Bei einem Messwert von mindestens 0.25mg/l und höchstens 0.39mg/l liegt ein privilegierter Tatbestand vor. Sprich der gesetzliche Grenzwert ist überschritten. Dies hat noch keine Ausweisabnahme auf der Stelle zur Folge, jedoch ein Fahrverbot von mehreren Stunden. Eine Anzeige an die Staatsanwaltschaft und die Berichtgabe an das Strassenverkehrsamt erfolgt trotzdem.
Liegt der Messwert bei 0.4mg/l oder höher, handelt es sich um einen qualifizierten Tatbestand. Es erfolgt die Ausweisabnahme auf der Stelle. Früher wäre hier dann die Entnahme einer Blutprobe erfolgt.
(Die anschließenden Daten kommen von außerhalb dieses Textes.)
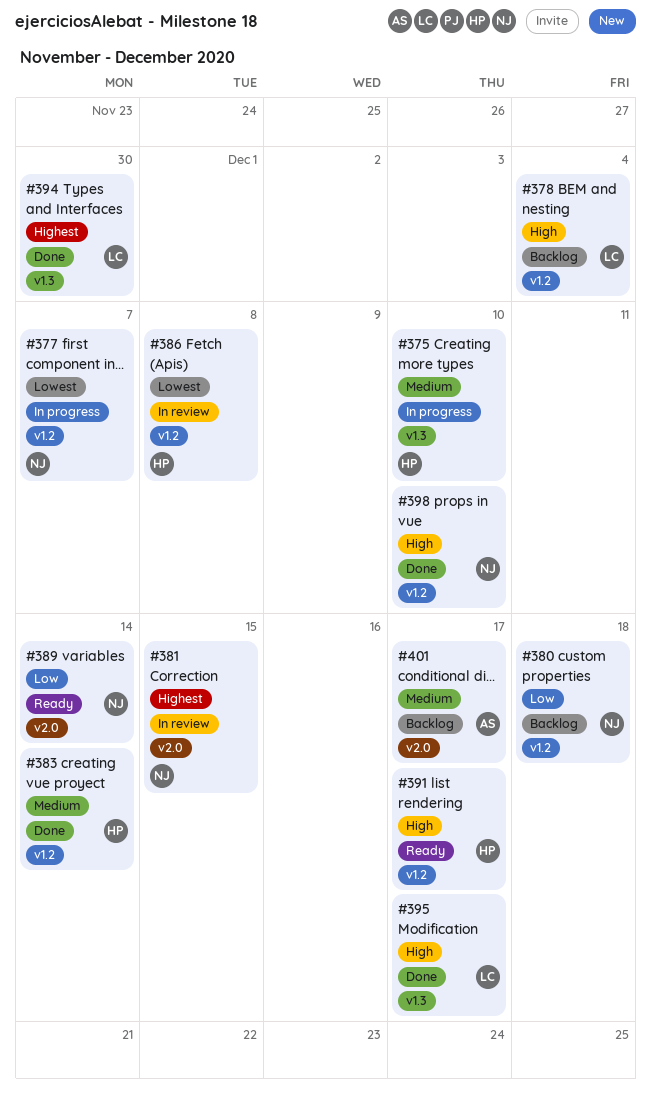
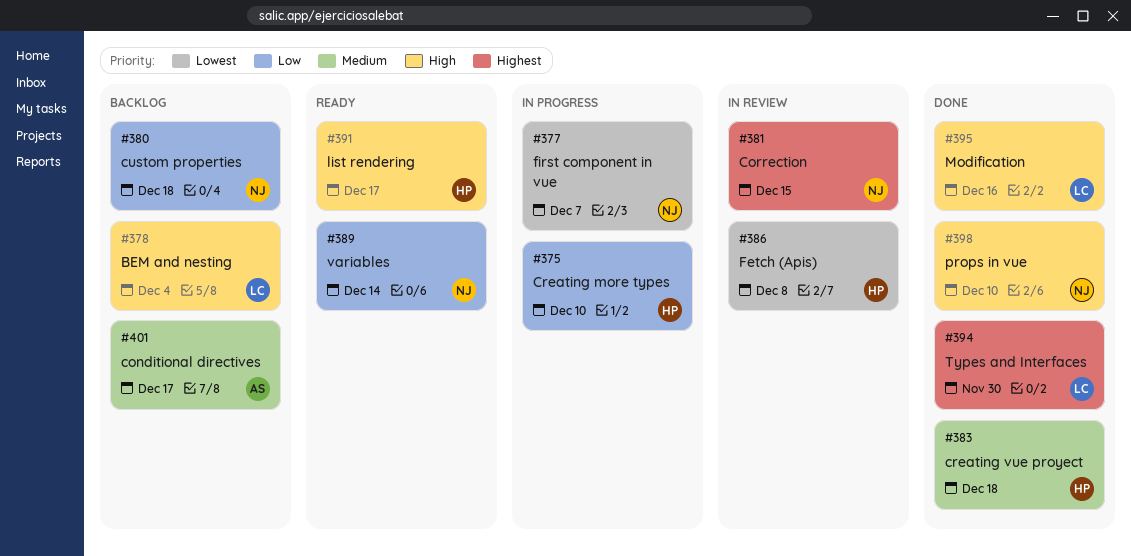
#375, priority: Medium -> Low
#383, due: Dec 14 -> Dec 18
#395, due: Dec 17 -> Dec 16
Beweissichere Atemalkoholprobe (BAAP) spart die Blutprobe
Am 1. Oktober 2016 wurde im Rahmen des Strassensicherheitsprogramms «Via Sicura» des Bundes die sogenannte «Beweissichere Atemalkoholprobe (BAAP)» eingeführt. Das Atemalkohol-Messgerät führt innert weniger Sekunden zwei unabhängige Messungen durch. Nur wenn beide den gleichen Befund ergeben, wird ein gültiges Resultat angezeigt. Die regelmässig auf Genauigkeit überprüften Geräte liefern damit einen gerichtsverwertbaren Messwert und eine Blutprobe erübrigt sich, sofern von der überprüften Person keine solche verlangt wird.

War früher wirklich alles besser?
Wie einleitend schon erwähnt, waren die Zeiten, bei denen lediglich der «Alkotest» zur Anwendung kam, sicher einfacher verständlich. In ihrer Aufgabe, die Fahrfähigkeit im Strassenverkehr zu überprüfen und die Verkehrssicherheit zu erhöhen, ist die Polizei heutzutage sicher besser aufgestellt. Es können nicht nur alkoholisierte Verkehrsteilnehmende aus dem Verkehr gezogen, sondern weitere Aspekte, die zu einer Fahrunfähigkeit führen, überprüft werden. Blutproben bei reinen Verstössen gegen die Alkoholgrenzwerte gehören, auf Grund der heutigen technischen Gerätschaften, weitgehend der Vergangenheit an. Ist es kompliziert? Ja – aber wer hat gesagt, dass Polizeiarbeit immer einfach ist?